# Suche "Recruit a Friend/Werbt einen Freund" Partner Allianz/Nazjatar, Anub'arak, Dalvengyr, Frostmourne, Zuluhed



## Apokat (13. Dezember 2014)

*Allianz auf EU Nazjatar, EU Anub'arak, EU Dalvengyr, EU Frostmourne, EU Zuluhed. (Connected Realms)*

 

Hallo liebe Leser,

Ich suche eine oder mehrere Personen die ich für den Werbt-einen-Freund Dienst werben kann.
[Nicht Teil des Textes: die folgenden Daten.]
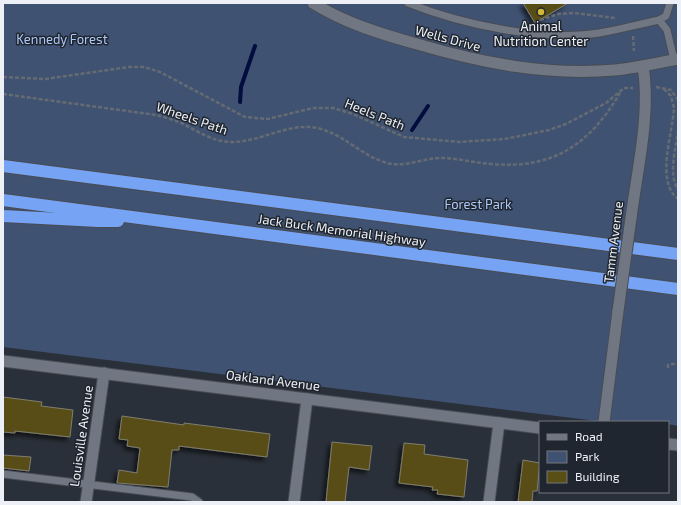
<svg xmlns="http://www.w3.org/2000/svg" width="681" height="505" viewBox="0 0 681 505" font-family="'Exo 2',sans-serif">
  <defs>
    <filter id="shadow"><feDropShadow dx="-3.5" dy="3.5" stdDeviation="2" flood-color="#0009"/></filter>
  </defs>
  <rect width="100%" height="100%" fill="#2a3039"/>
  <path fill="#405272" d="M3,3H678V426L668,424V422H605L3,347Z"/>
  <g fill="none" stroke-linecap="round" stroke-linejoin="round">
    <g stroke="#000d3d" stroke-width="4">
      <path d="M240,102L241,87L255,46"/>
      <path d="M412,130L428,106"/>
    </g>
  </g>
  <g fill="#594e14" stroke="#7f7d70" filter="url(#shadow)">
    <path d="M523,3H568L535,23Z"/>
    <path d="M3,397L42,402L41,406L73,410L70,437L15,431V433L3,432Z"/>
    <path d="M122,416L184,425V423L270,434L267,457L179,446V450H172L168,487L117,483L119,470L137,473L140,448L127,446L128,440L119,439Z"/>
    <path d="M332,442L372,446L369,470L349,467L345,502H326Z"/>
    <path d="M404,443L425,445L424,454L468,460L464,497L437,494L438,490H432L433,487L399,483Z"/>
    <path d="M3,455L31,457L29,471L3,468Z"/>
    <path d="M523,460L540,463L537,491H533L532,502H518Z"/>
  </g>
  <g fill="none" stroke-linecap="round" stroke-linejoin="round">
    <g stroke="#474c54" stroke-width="9">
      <g id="service">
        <path d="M408,3C460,24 543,42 599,33C619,30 639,24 659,20L666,16L670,3"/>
        <path d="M659,20L667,30L674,60"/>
        <path d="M3,474L192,497L199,502"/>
      </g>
    </g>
    <g stroke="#474c54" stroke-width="13">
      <g id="minor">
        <path d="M313,3C345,23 381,34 417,44C482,63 547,76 615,70C636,68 657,63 678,59"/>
        <path d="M631,218C637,170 651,114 643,66"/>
        <path d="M604,422L618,311"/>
        <path d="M86,502L104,373"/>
        <path d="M294,502L307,399"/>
        <path d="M489,502L499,423"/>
      </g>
    </g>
    <g stroke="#474c54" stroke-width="13">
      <g id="tertiary">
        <path d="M3,361L540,428"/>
        <path d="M668,444L678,445"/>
      </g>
    </g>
    <g stroke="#474c54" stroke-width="14">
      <g id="motorway">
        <path d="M3,166L678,254"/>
        <path d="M3,200L678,289"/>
        <path d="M3,216L98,221H118"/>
      </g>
    </g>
    <g stroke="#656b73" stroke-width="2.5" stroke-dasharray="4 2" stroke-linecap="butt">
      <path d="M540,20L558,14L574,13L615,18"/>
      <path d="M633,36L634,51"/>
      <path d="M3,77L45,79L129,67H144L160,72L245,117L268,119L313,108H333L353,114L404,137L459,142L505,139L549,130L566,124L606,103L624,88H633"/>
      <path d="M656,87L671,90L678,100"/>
      <path d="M664,89L671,96L674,108C673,133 655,181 678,199"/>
      <path d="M3,94L156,115C163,117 171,119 179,122C196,130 212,142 232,142C261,142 289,122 317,128C342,133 361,155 384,162C403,169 422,158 441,158C458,158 474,163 492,164C554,169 589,145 620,93"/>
      <path d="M678,130C676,148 668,173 678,190"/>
      <path d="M668,368V365L678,363"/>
    </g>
    <use href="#service" stroke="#707783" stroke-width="7"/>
    <use href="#minor" stroke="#707783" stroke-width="11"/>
    <use href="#tertiary" stroke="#707783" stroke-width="11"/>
    <use href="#motorway" stroke="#76a3f4" stroke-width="12"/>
    <g stroke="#474c54" stroke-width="13" stroke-linecap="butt">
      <path id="minor-bridge" d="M618,311L631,218"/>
    </g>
    <use href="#minor-bridge" stroke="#707783" stroke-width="11"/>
  </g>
  <circle fill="#d0b837" stroke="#20262f" stroke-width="1.5" cx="541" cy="12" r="4"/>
  <g text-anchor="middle" stroke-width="3" stroke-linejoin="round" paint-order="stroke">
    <g font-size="13" fill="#edf1f7" stroke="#20262f">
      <text x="541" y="31">Animal<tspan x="541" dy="15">Nutrition Center</tspan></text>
    </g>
    <g font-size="13" fill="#edf1f7" stroke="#20262f">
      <text transform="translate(448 38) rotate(15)" y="5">Wells Drive</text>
      <text transform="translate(375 114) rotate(22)" y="5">Heels Path</text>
      <text transform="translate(192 118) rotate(19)" y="5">Wheels Path</text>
      <text transform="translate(342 230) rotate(8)" y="5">Jack Buck Memorial Highway</text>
      <text transform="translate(613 242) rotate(-83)" y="5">Tamm Avenue</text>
      <text transform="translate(273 380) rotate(7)" y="5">Oakland Avenue</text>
      <text transform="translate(81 436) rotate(-82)" y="5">Louisville Avenue</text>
    </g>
    <g font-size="13" fill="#adc9f9" stroke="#20262f">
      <text x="62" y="44">Kennedy Forest</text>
      <text x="478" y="209">Forest Park</text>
    </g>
  </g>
  <rect width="681" height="505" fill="none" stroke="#edf1f7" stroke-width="8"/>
  <rect x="539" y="421" width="130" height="72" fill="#20262f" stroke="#72777f"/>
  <rect x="547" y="434" width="20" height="6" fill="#707783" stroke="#72777f"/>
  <text x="575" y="441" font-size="12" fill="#edf1f7">Road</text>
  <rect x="547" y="451" width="20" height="12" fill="#405272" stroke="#72777f"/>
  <text x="575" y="461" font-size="12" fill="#edf1f7">Park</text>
  <rect x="547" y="471" width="20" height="12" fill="#594e14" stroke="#72777f"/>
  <text x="575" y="481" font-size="12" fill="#edf1f7">Building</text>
</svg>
Vielleicht gibt es ja einige die einen 2. Account hochspielen oder ganz neu anfangen wollen (Vielleicht auch Freunde von euch?). Ich bin bereit mit euch einige Charaktäre hochzuspielen bevorzugt wären hierbei Spieler die einen oder mehrere Allianz Charaktäre leveln wollen.
Ich würde die Charaktäre mit euch in meiner freien Zeit leveln und sofern ihr Interesse habt auf Nazjatar, etc. auf Seiten der Allianz zu spielen auch mit etwas Startgold für Reiten und Mounts versorgen. Natürlich bin ich auch bereit euch Hilfestellung per TS/Skype oder ähnliches zu leisten - ist aber keine Pflicht. 
Ich bin nicht interessiert daran, dass ihr unbedingt 2 Monate erwerbt oder xx Chars hochzockt. Solltet ihr nur 1 Char hochzocken wollen wäre das auch vollkommen okay, denn mir geht es nur darum einen speziellen Char hochzuzocken.


----------